*** Opening of RECORDS TO USE ***
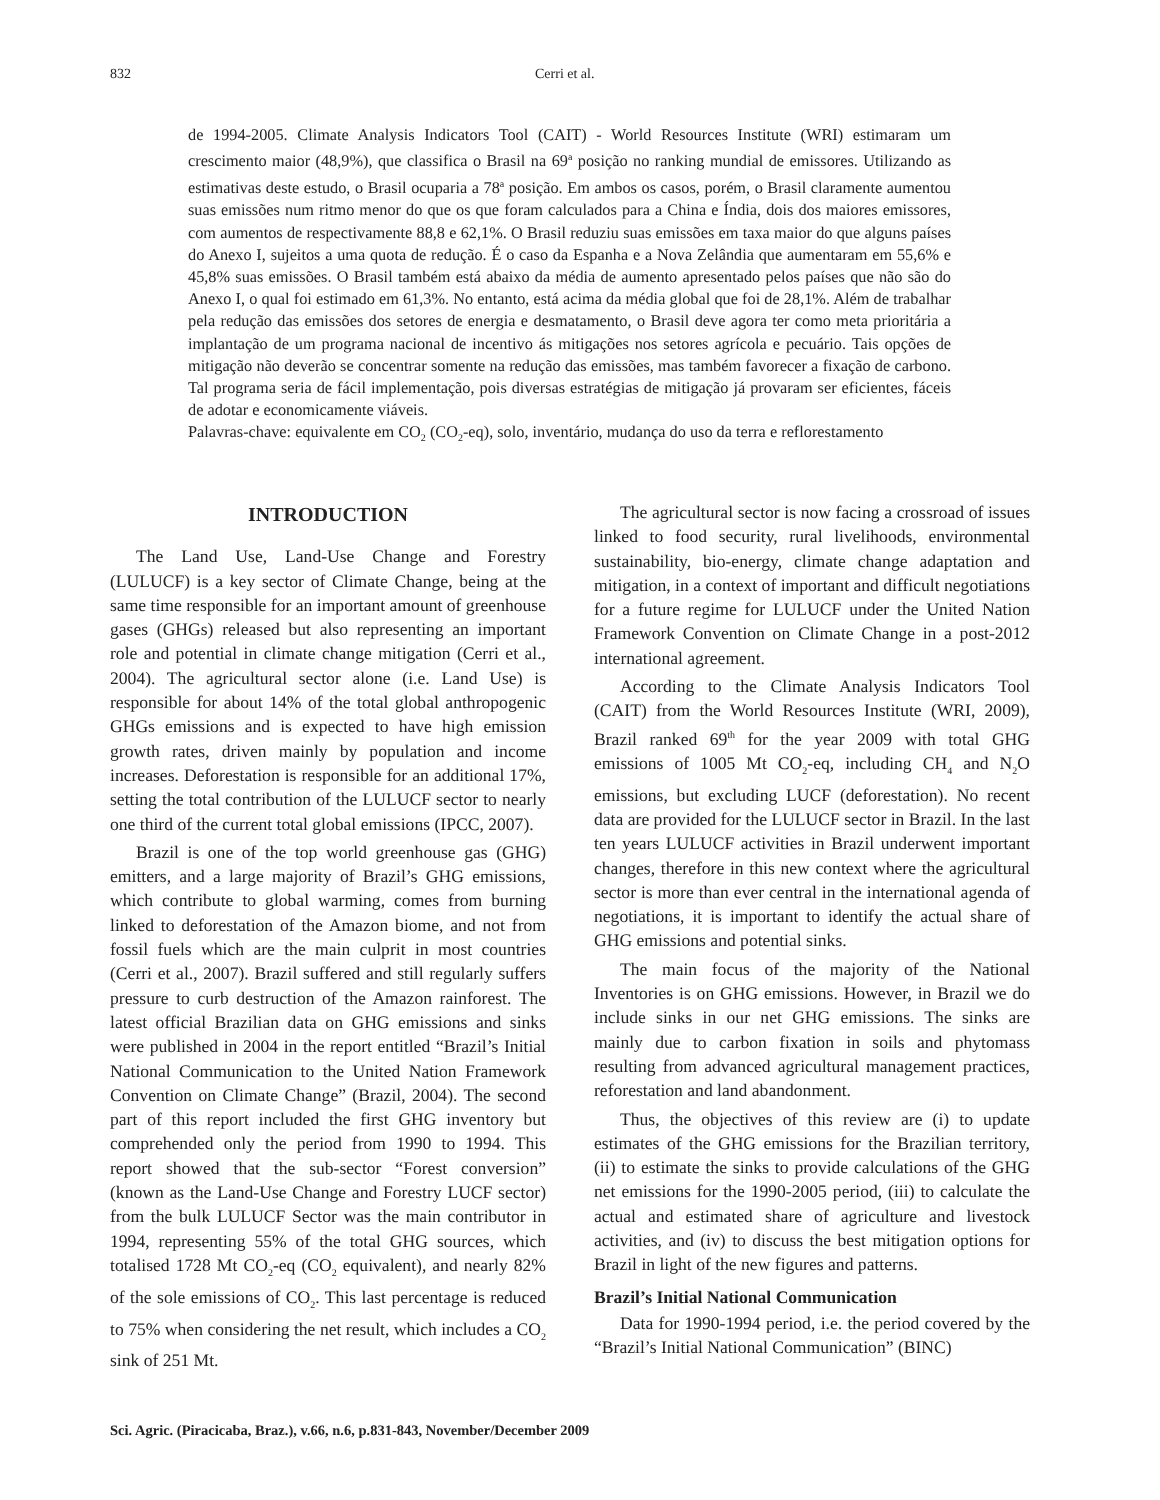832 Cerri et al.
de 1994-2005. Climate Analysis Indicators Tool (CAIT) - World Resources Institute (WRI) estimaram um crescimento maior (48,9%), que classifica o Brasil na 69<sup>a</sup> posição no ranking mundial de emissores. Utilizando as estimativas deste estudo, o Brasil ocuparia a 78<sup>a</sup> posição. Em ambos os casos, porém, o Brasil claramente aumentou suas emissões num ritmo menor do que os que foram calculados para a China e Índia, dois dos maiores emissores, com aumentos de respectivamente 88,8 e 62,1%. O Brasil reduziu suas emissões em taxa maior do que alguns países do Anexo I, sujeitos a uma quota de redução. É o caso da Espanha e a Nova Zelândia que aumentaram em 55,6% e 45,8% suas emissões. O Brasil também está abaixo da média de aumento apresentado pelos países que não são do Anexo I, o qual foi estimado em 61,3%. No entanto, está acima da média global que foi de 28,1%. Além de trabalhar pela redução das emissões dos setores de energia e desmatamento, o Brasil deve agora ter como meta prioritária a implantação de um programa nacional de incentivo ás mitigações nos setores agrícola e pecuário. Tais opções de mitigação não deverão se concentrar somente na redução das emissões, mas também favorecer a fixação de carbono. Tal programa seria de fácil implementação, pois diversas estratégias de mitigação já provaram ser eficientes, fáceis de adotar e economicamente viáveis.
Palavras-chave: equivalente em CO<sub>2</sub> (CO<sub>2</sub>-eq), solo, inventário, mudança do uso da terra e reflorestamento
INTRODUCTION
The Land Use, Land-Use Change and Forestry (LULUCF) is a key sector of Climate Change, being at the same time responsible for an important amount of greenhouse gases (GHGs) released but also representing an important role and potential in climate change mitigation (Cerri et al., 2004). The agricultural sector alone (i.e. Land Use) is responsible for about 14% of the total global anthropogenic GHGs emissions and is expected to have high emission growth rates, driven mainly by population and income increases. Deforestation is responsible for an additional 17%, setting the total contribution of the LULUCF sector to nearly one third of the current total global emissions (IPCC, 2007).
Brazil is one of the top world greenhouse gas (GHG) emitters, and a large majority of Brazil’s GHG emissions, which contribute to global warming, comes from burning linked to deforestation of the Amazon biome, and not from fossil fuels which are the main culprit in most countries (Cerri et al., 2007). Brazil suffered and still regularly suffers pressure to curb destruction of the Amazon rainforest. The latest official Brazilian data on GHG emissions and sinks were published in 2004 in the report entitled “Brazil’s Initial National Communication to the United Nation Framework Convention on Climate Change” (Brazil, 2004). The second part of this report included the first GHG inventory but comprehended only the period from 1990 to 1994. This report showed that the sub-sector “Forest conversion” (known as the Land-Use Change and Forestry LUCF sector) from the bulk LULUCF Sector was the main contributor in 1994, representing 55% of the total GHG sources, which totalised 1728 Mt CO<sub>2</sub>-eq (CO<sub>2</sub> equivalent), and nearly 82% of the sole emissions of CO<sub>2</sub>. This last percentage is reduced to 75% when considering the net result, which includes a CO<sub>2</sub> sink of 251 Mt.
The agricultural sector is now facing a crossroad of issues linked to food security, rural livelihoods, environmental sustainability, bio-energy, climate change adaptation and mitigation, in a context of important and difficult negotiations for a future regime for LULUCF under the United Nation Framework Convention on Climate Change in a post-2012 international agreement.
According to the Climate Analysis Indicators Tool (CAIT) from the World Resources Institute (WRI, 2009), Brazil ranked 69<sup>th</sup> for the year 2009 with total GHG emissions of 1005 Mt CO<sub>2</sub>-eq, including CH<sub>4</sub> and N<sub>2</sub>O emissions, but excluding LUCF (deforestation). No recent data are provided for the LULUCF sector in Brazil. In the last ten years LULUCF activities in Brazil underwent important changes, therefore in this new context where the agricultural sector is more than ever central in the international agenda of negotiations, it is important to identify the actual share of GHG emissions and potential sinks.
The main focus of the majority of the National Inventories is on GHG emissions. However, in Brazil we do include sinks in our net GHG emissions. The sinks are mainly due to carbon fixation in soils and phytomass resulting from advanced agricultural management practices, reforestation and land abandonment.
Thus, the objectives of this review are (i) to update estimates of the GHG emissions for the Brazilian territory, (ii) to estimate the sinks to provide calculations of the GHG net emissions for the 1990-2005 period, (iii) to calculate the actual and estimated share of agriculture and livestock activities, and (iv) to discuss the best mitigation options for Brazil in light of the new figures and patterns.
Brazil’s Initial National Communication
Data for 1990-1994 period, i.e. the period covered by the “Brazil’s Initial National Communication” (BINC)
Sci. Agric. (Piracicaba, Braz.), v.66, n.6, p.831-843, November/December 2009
*** Close of RECORDS TO USE ***
== WHAT YOU WILL DO ==
Could you print all of the entries exactly, skipping the images?

== OUTPUT FOR THIS TASK ==
832 Cerri et al.
de 1994-2005. Climate Analysis Indicators Tool (CAIT) - World Resources Institute (WRI) estimaram um crescimento maior (48,9%), que classifica o Brasil na 69<sup>a</sup> posição no ranking mundial de emissores. Utilizando as estimativas deste estudo, o Brasil ocuparia a 78<sup>a</sup> posição. Em ambos os casos, porém, o Brasil claramente aumentou suas emissões num ritmo menor do que os que foram calculados para a China e Índia, dois dos maiores emissores, com aumentos de respectivamente 88,8 e 62,1%. O Brasil reduziu suas emissões em taxa maior do que alguns países do Anexo I, sujeitos a uma quota de redução. É o caso da Espanha e a Nova Zelândia que aumentaram em 55,6% e 45,8% suas emissões. O Brasil também está abaixo da média de aumento apresentado pelos países que não são do Anexo I, o qual foi estimado em 61,3%. No entanto, está acima da média global que foi de 28,1%. Além de trabalhar pela redução das emissões dos setores de energia e desmatamento, o Brasil deve agora ter como meta prioritária a implantação de um programa nacional de incentivo ás mitigações nos setores agrícola e pecuário. Tais opções de mitigação não deverão se concentrar somente na redução das emissões, mas também favorecer a fixação de carbono. Tal programa seria de fácil implementação, pois diversas estratégias de mitigação já provaram ser eficientes, fáceis de adotar e economicamente viáveis.
Palavras-chave: equivalente em CO<sub>2</sub> (CO<sub>2</sub>-eq), solo, inventário, mudança do uso da terra e reflorestamento
INTRODUCTION
The Land Use, Land-Use Change and Forestry (LULUCF) is a key sector of Climate Change, being at the same time responsible for an important amount of greenhouse gases (GHGs) released but also representing an important role and potential in climate change mitigation (Cerri et al., 2004). The agricultural sector alone (i.e. Land Use) is responsible for about 14% of the total global anthropogenic GHGs emissions and is expected to have high emission growth rates, driven mainly by population and income increases. Deforestation is responsible for an additional 17%, setting the total contribution of the LULUCF sector to nearly one third of the current total global emissions (IPCC, 2007).
Brazil is one of the top world greenhouse gas (GHG) emitters, and a large majority of Brazil’s GHG emissions, which contribute to global warming, comes from burning linked to deforestation of the Amazon biome, and not from fossil fuels which are the main culprit in most countries (Cerri et al., 2007). Brazil suffered and still regularly suffers pressure to curb destruction of the Amazon rainforest. The latest official Brazilian data on GHG emissions and sinks were published in 2004 in the report entitled “Brazil’s Initial National Communication to the United Nation Framework Convention on Climate Change” (Brazil, 2004). The second part of this report included the first GHG inventory but comprehended only the period from 1990 to 1994. This report showed that the sub-sector “Forest conversion” (known as the Land-Use Change and Forestry LUCF sector) from the bulk LULUCF Sector was the main contributor in 1994, representing 55% of the total GHG sources, which totalised 1728 Mt CO<sub>2</sub>-eq (CO<sub>2</sub> equivalent), and nearly 82% of the sole emissions of CO<sub>2</sub>. This last percentage is reduced to 75% when considering the net result, which includes a CO<sub>2</sub> sink of 251 Mt.
The agricultural sector is now facing a crossroad of issues linked to food security, rural livelihoods, environmental sustainability, bio-energy, climate change adaptation and mitigation, in a context of important and difficult negotiations for a future regime for LULUCF under the United Nation Framework Convention on Climate Change in a post-2012 international agreement.
According to the Climate Analysis Indicators Tool (CAIT) from the World Resources Institute (WRI, 2009), Brazil ranked 69<sup>th</sup> for the year 2009 with total GHG emissions of 1005 Mt CO<sub>2</sub>-eq, including CH<sub>4</sub> and N<sub>2</sub>O emissions, but excluding LUCF (deforestation). No recent data are provided for the LULUCF sector in Brazil. In the last ten years LULUCF activities in Brazil underwent important changes, therefore in this new context where the agricultural sector is more than ever central in the international agenda of negotiations, it is important to identify the actual share of GHG emissions and potential sinks.
The main focus of the majority of the National Inventories is on GHG emissions. However, in Brazil we do include sinks in our net GHG emissions. The sinks are mainly due to carbon fixation in soils and phytomass resulting from advanced agricultural management practices, reforestation and land abandonment.
Thus, the objectives of this review are (i) to update estimates of the GHG emissions for the Brazilian territory, (ii) to estimate the sinks to provide calculations of the GHG net emissions for the 1990-2005 period, (iii) to calculate the actual and estimated share of agriculture and livestock activities, and (iv) to discuss the best mitigation options for Brazil in light of the new figures and patterns.
Brazil’s Initial National Communication
Data for 1990-1994 period, i.e. the period covered by the “Brazil’s Initial National Communication” (BINC)
Sci. Agric. (Piracicaba, Braz.), v.66, n.6, p.831-843, November/December 2009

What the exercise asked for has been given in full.